Roma - «Mi sembra pacifico che le intercettazioni delle telefonate di Silvio Berlusconi nel caso Ruby non dovevano essere messe agli atti dalla Procura di Milano. Ora si tratta di vedere come e perché questo è accaduto». Luciano Violante è categorico sulla premessa, ma cauto sulle conseguenze del fatto.
Quanto è successo getta ombre sull’intera inchiesta?

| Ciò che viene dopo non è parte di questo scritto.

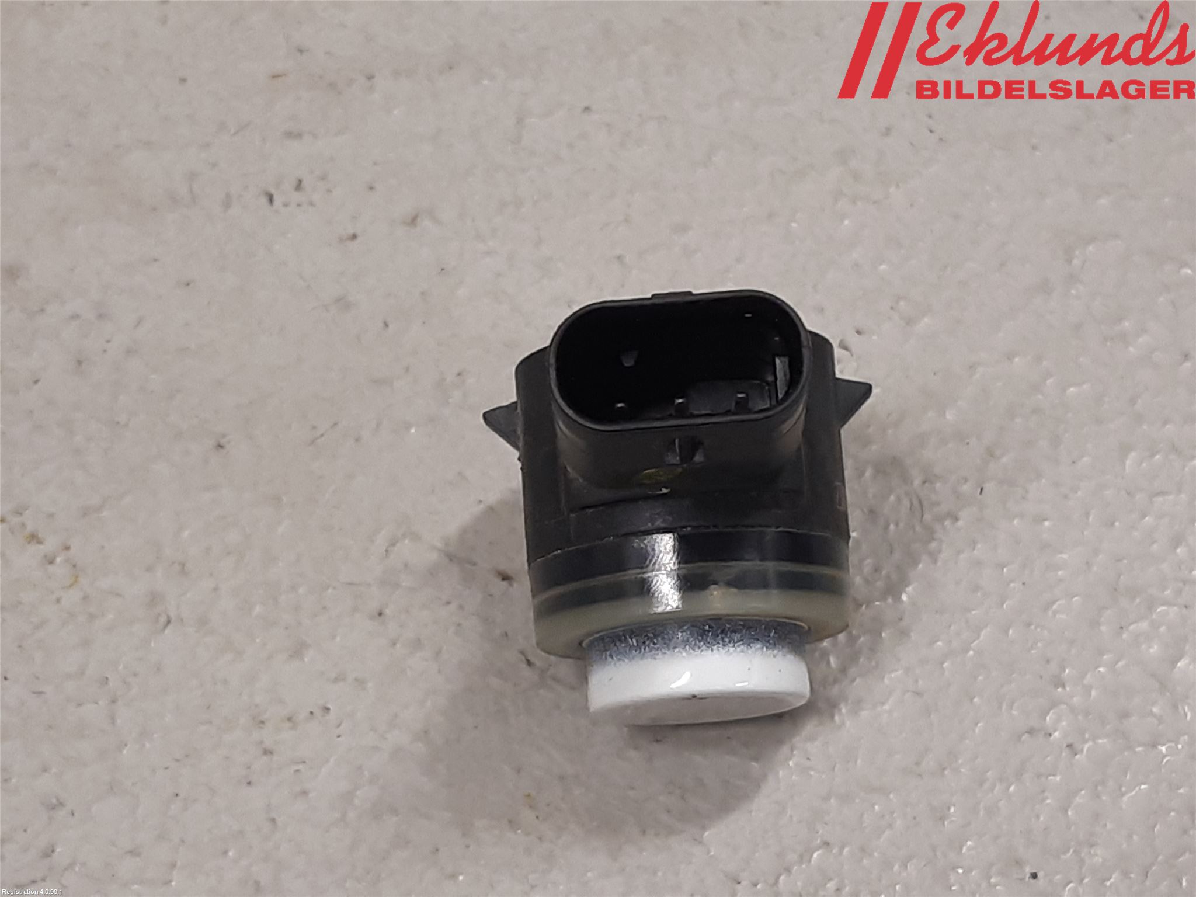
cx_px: 598
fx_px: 898
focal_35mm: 26
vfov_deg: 53.1
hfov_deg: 67.3
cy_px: 448
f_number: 1.7
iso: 100
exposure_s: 1/50
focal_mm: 3.93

«Bisogna vedere a che cosa porterà l’accertamento già annunciato dal Procuratore Bruti Liberati. Quelle tre conversazioni nel fascicolo non dovevano esserci. Infatti, si sa che centinaia di altre in cui parlava il premier sono state cancellate dalla stessa Procura. Ma ancora non conosciamo il motivo per cui in questi casi le cose siano andate diversamente. Che cosa è successo: errore, dimenticanza, intenzione? Non possiamo dare un giudizio finché non avremo queste risposte».
Ma comunque è stato fatto qualcosa di illegale se le intercettazioni indirette di un parlamentare, secondo la legge Boato, non possono essere utilizzate né trascritte senza il via libera delle Camere.
«Ripeto: tutto dipende da che cosa è successo in questo caso. È diverso se si tratta dell’errore o di una dimenticanza di un cancelliere o di un poliziotto che ha inserito quello che non doveva in una mole di documenti, o se un pm non ha fatto fino in fondo il suo dovere. Comunque, la fuga di notizie è da contrastare e, a mio avviso, occorre una riforma: il giudice competente dev’essere non quello dell’ufficio giudiziario dove è avvenuta, ma il tribunale di una diversa Corte d’appello».
Ascoltare le conversazioni di terze persone che parlano con un parlamentare non è un modo di aggirare il divieto?
«Ma se un deputato parla con un capomafia non posso certo censurare l’ascolto».
Qui non c’erano reati così gravi di mezzo.
«La concussione è grave, come anche la prostituzione minorile: è impossibile che per questo tipo di reati possano essere vietate le intercettazioni».